Polinizadores: pequenos insetos se alimentam do néctar das plantas e, em troca, contribuem para semeá-las
Esta é outra atividade que, embora quase que antagônica à anterior, nos traz uma bonita relação com o voluntariado pela relação de troca que representa. Aqui não há uma hierarquia: a ação de voar de flor em flor é um exercício que permite a nutrição do inseto; por outro lado, ele se torna também multiplicador das flores nas quais se alimentou. Da mesma forma, voluntários nutrem sua alma, seu bem-estar e seu senso de propósito enquanto semeiam conhecimento, apoio e confiança entre as pessoas com quem interagem.
Aqui, um ótimo exercício é pensar: de que maneira podemos estabelecer relações de troca horizontais entre voluntários e beneficiados? Como valorizar o que o público beneficiado pode oferecer à comunidade? Como dar visibilidade e gerar aprendizado a partir de suas vivências e habilidades? A ideia aqui é cada vez mais desconstruir a ideia de voluntário-herói e, em seu lugar, construir uma visão que valorize cada ser humano como capaz de agregar e se doar.

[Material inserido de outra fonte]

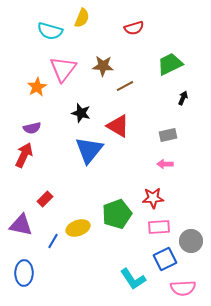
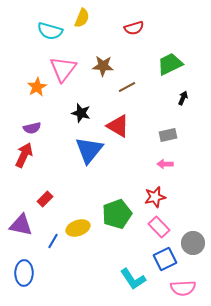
brown line: moved 2 px right, 1 px down
red star: moved 2 px right, 1 px up; rotated 10 degrees counterclockwise
pink rectangle: rotated 50 degrees clockwise
gray circle: moved 2 px right, 2 px down
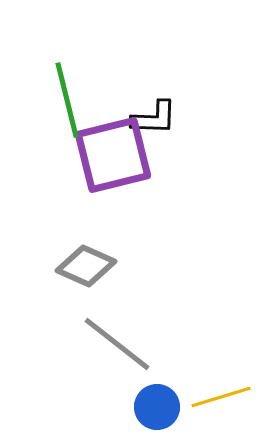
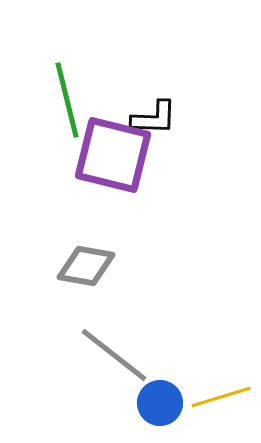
purple square: rotated 28 degrees clockwise
gray diamond: rotated 14 degrees counterclockwise
gray line: moved 3 px left, 11 px down
blue circle: moved 3 px right, 4 px up
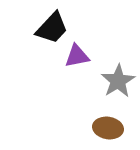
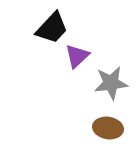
purple triangle: rotated 32 degrees counterclockwise
gray star: moved 7 px left, 2 px down; rotated 24 degrees clockwise
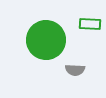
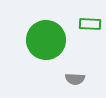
gray semicircle: moved 9 px down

Mamães ursas ensinam seus filhotes através do exemplo
Os ursos, assim como várias outras espécies de animais, aprendem a se defender e procurar alimentos ao observarem a mamãe ursa fazer todas estas atividades, até que começam a praticá-las por conta própria. Até mesmo entre seres humanos, sabemos que o exemplo é uma das maiores formas de se transmitir não apenas conhecimento, mas também valores. A famosa frase “faça o que eu digo, não faça o que eu faço”, não cabe aqui. Quando pais levam seus filhos ao nutricionista, preocupados por estes se alimentarem mal, o nutricionista logo pergunta sobre que tipos de alimentos os pais consomem na frente da crianças. Salvo algumas exceções, o comportamento da criança reflete o que ela observa dos pais, e não o que os pais pedem que ela faça.

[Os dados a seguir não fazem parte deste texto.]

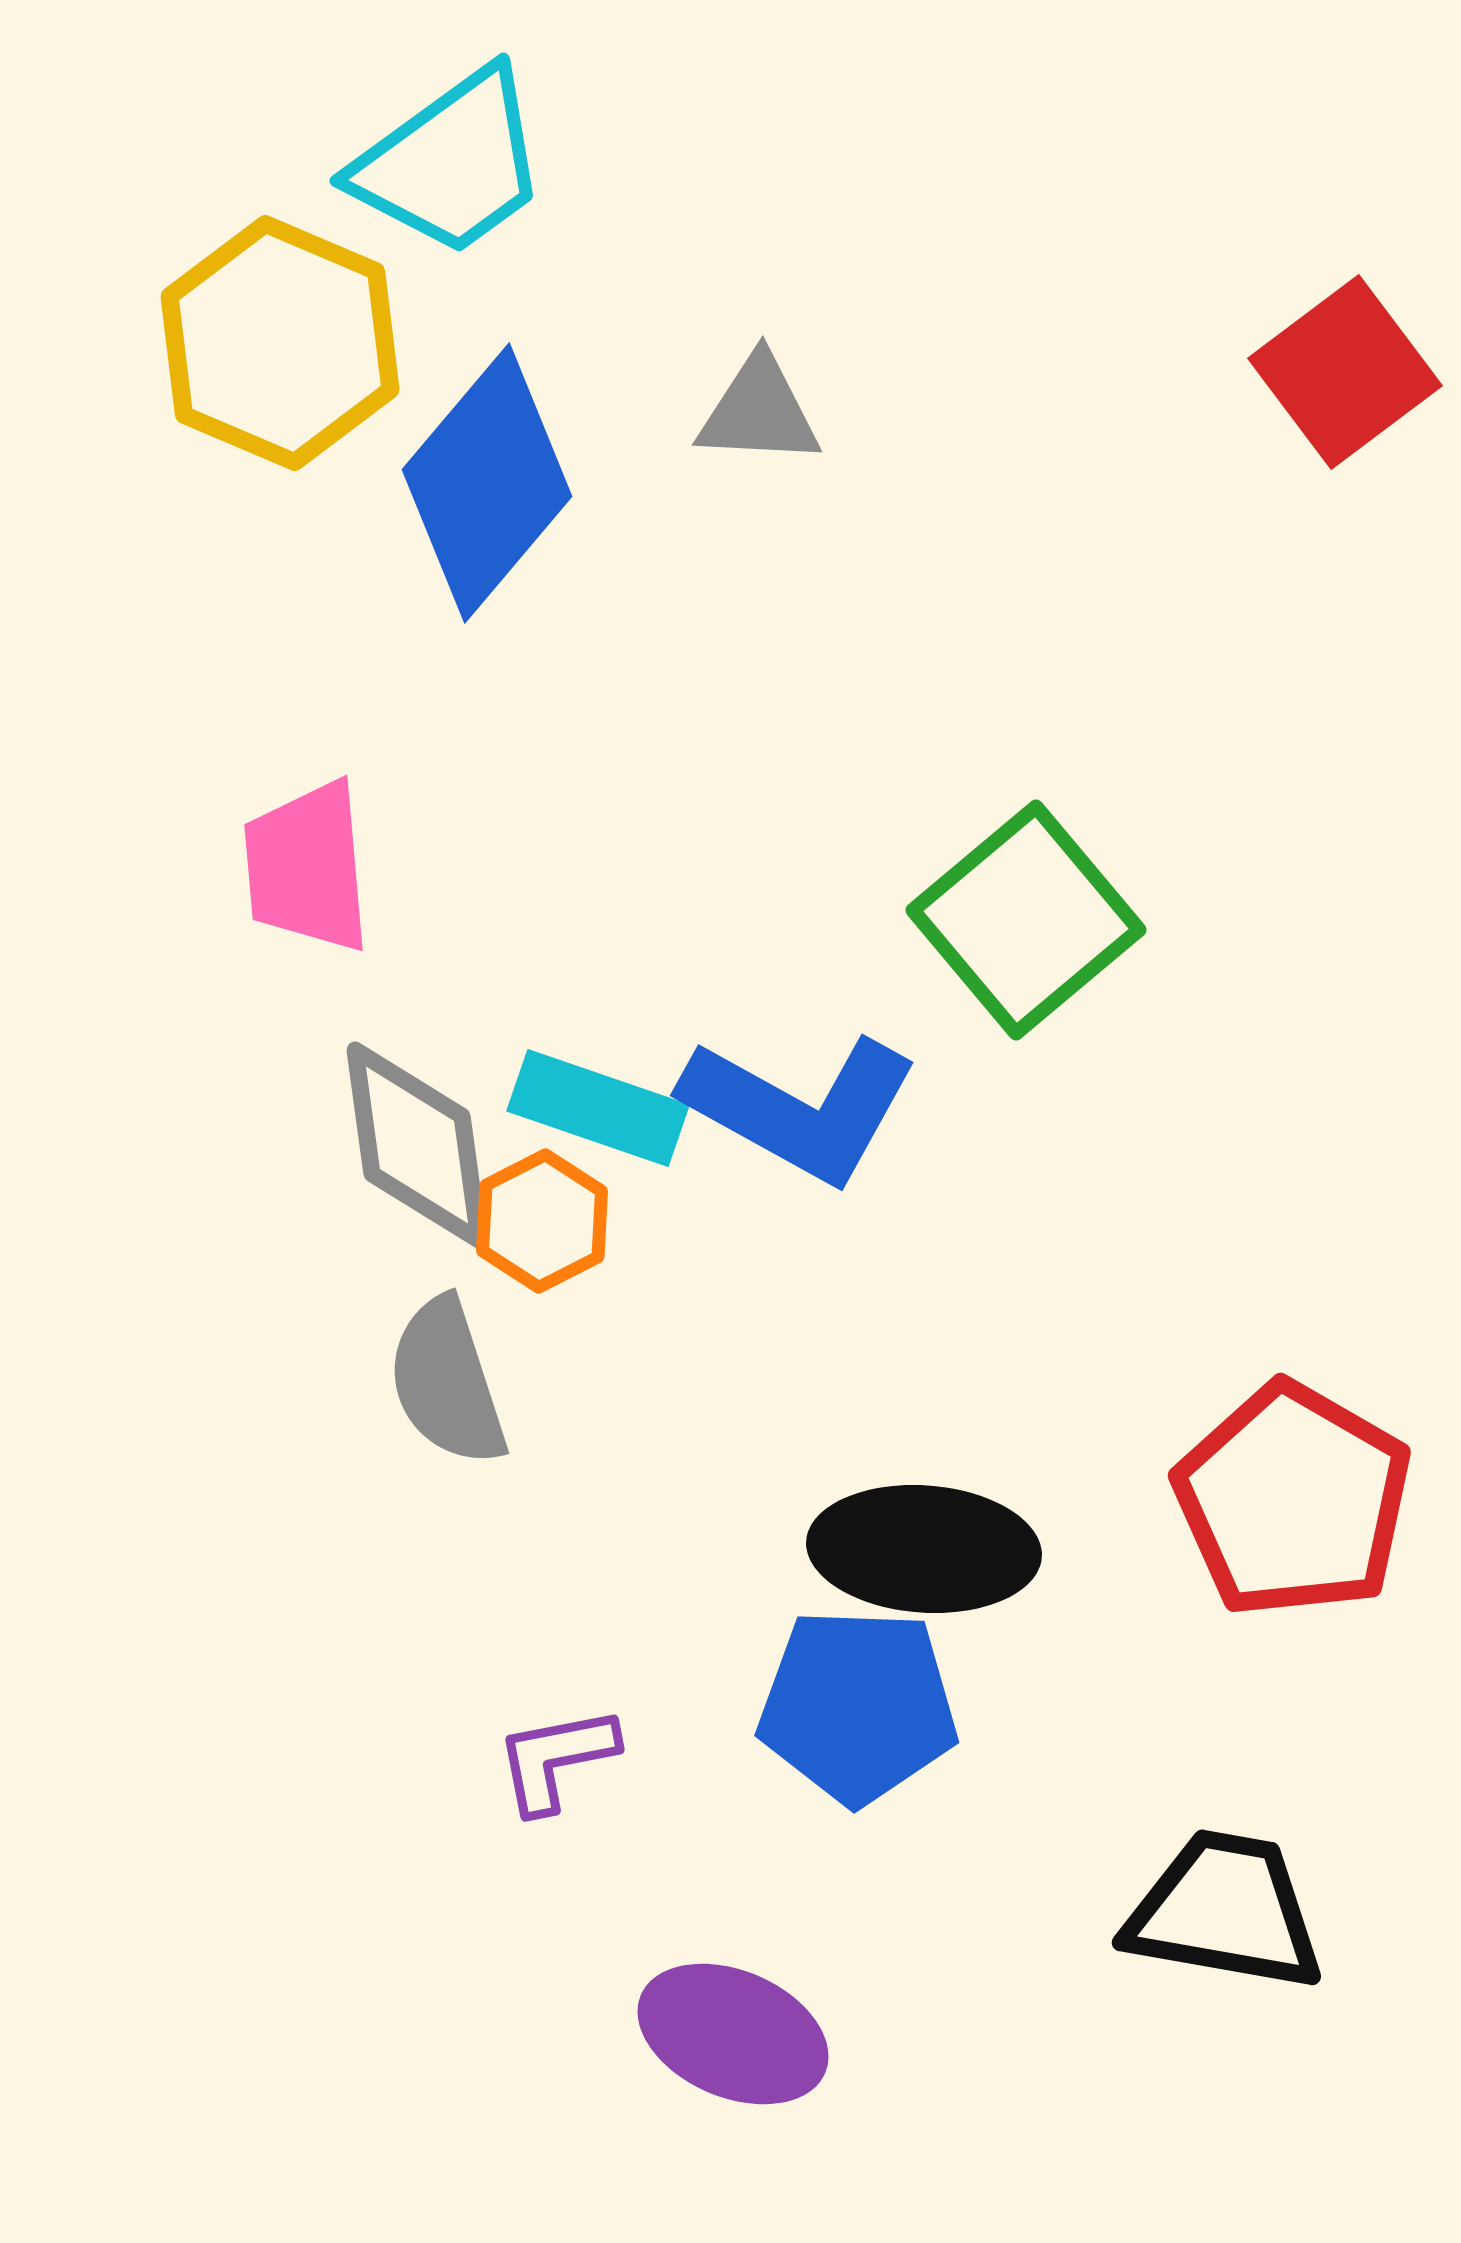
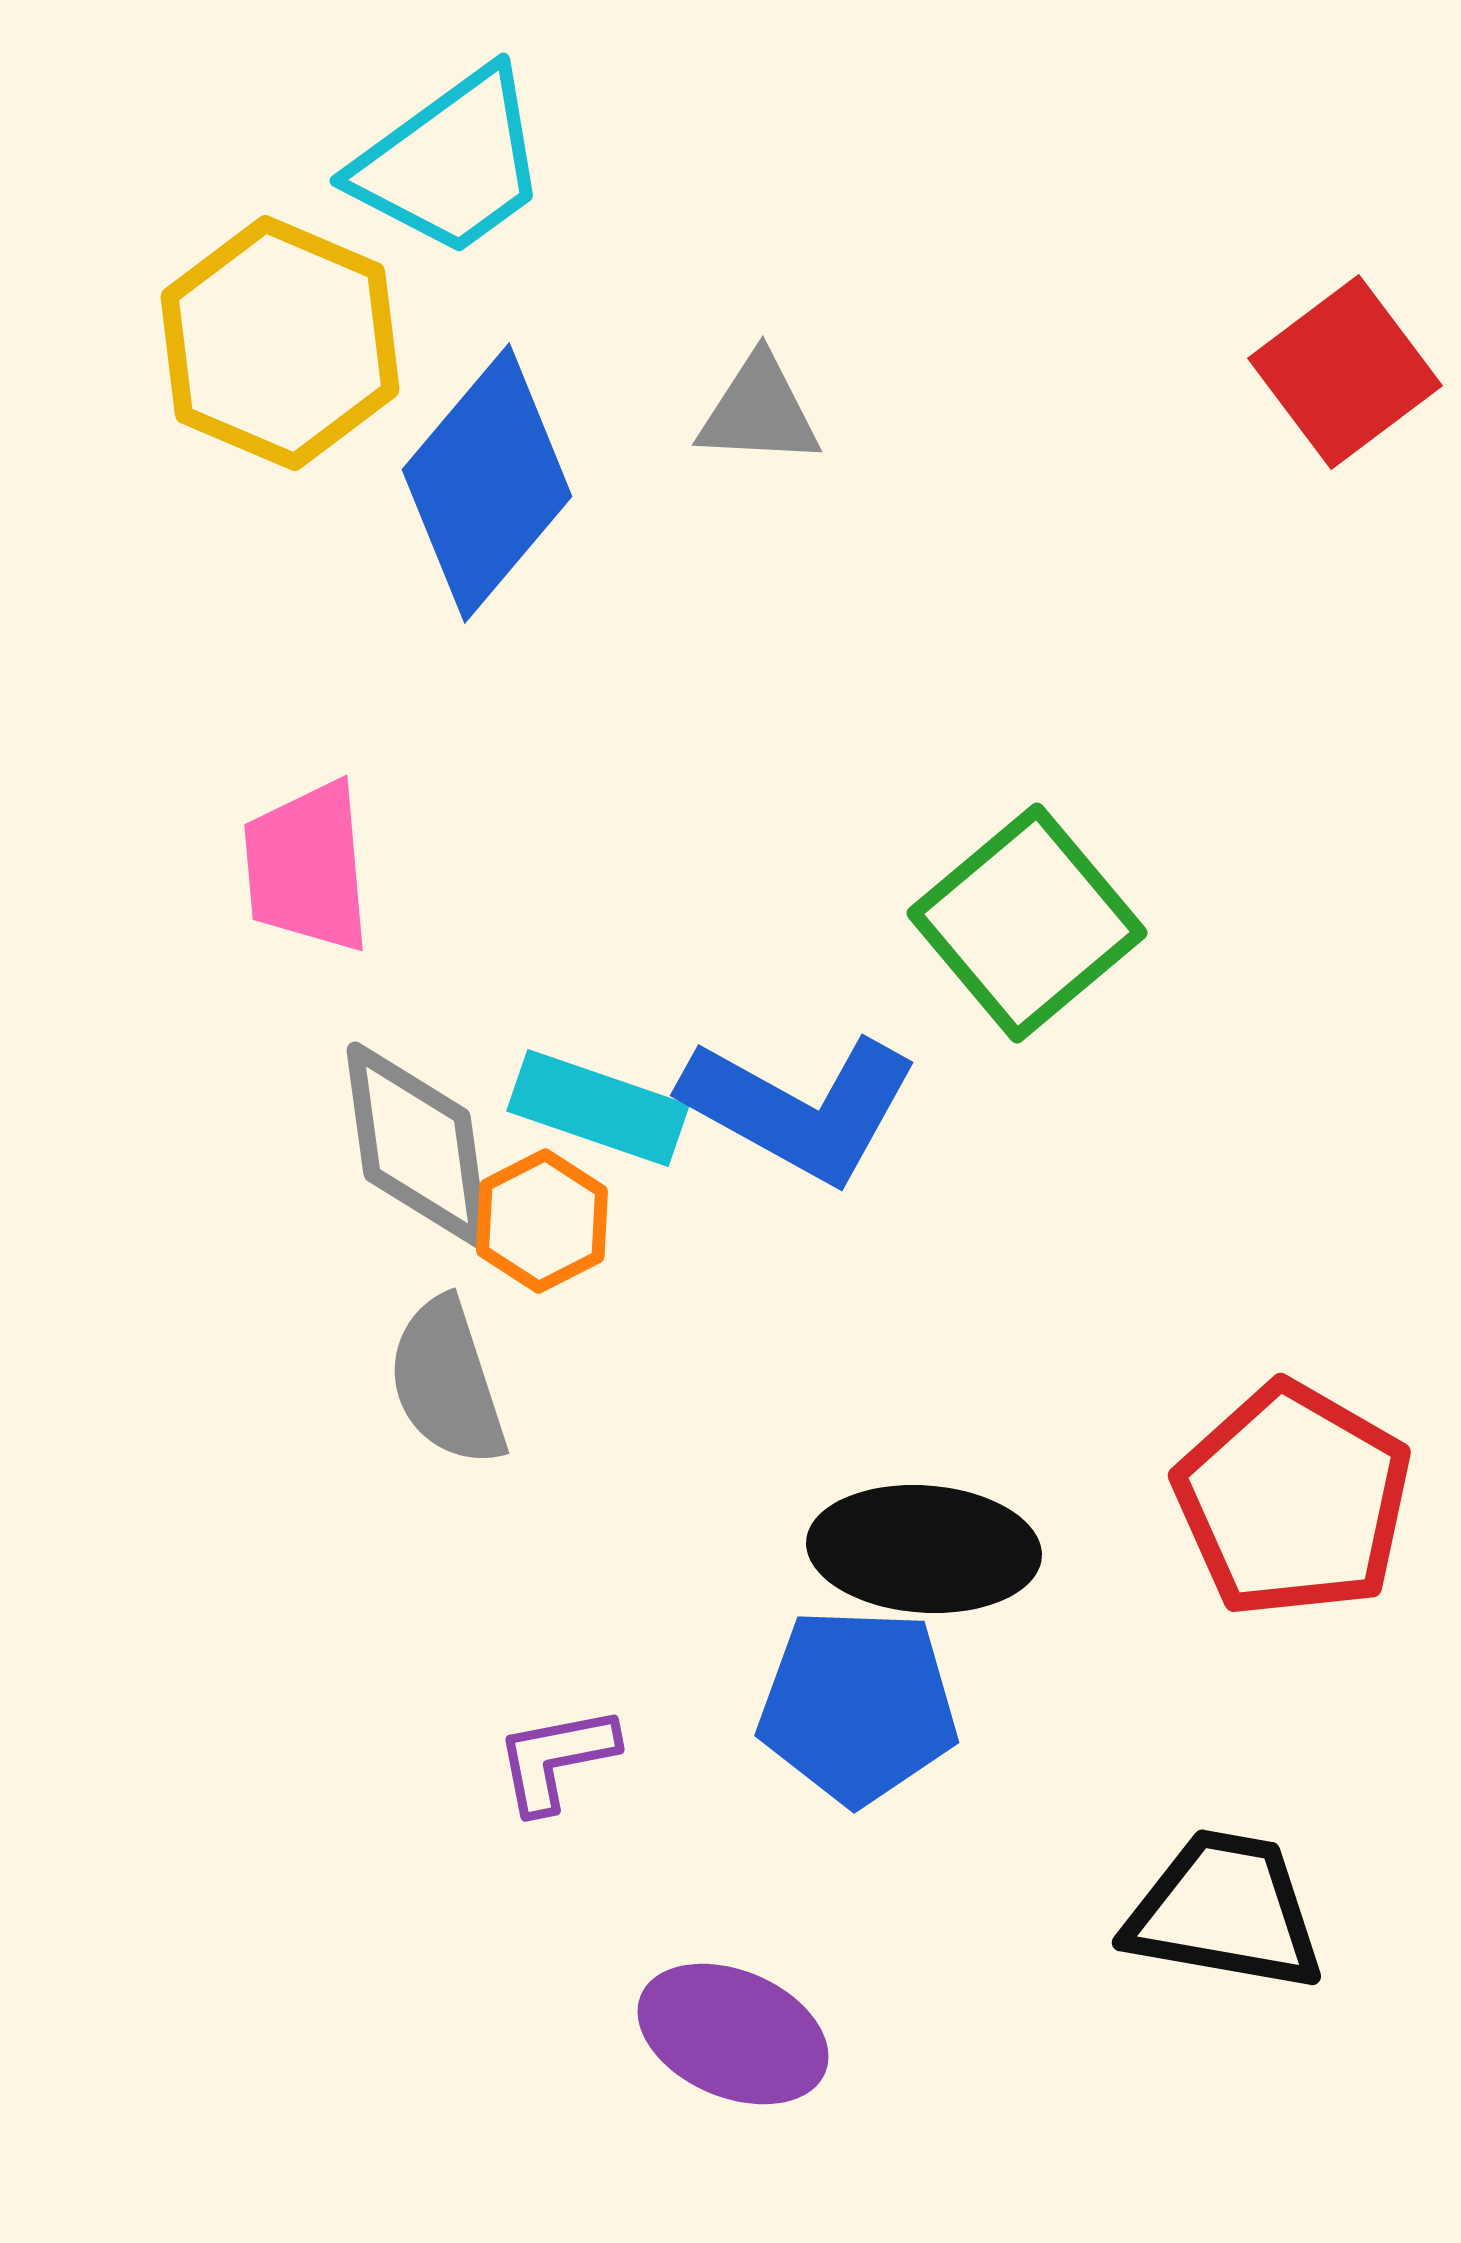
green square: moved 1 px right, 3 px down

Levando para o voluntariado, percebemos que devemos ser inspiração não apenas através da fala, mas principalmente pelo exemplo. Manter uma atitude positiva, de busca por conhecimento e espírito de equipe são a melhor forma de deixar um legado na vida do público com quem se está atuando – e até mesmo na vida dos colegas voluntários.
Esses são apenas alguns exemplos, mas a lista é infinita. Que tal promover uma atividade com seu grupo de voluntários, ou mesmo com o público beneficiado, para exercitar o que podemos aprender ao observar a natureza? Ou, se você tiver algum exemplo que não está nesta lista, compartilhe conosco. Vamos construindo juntos!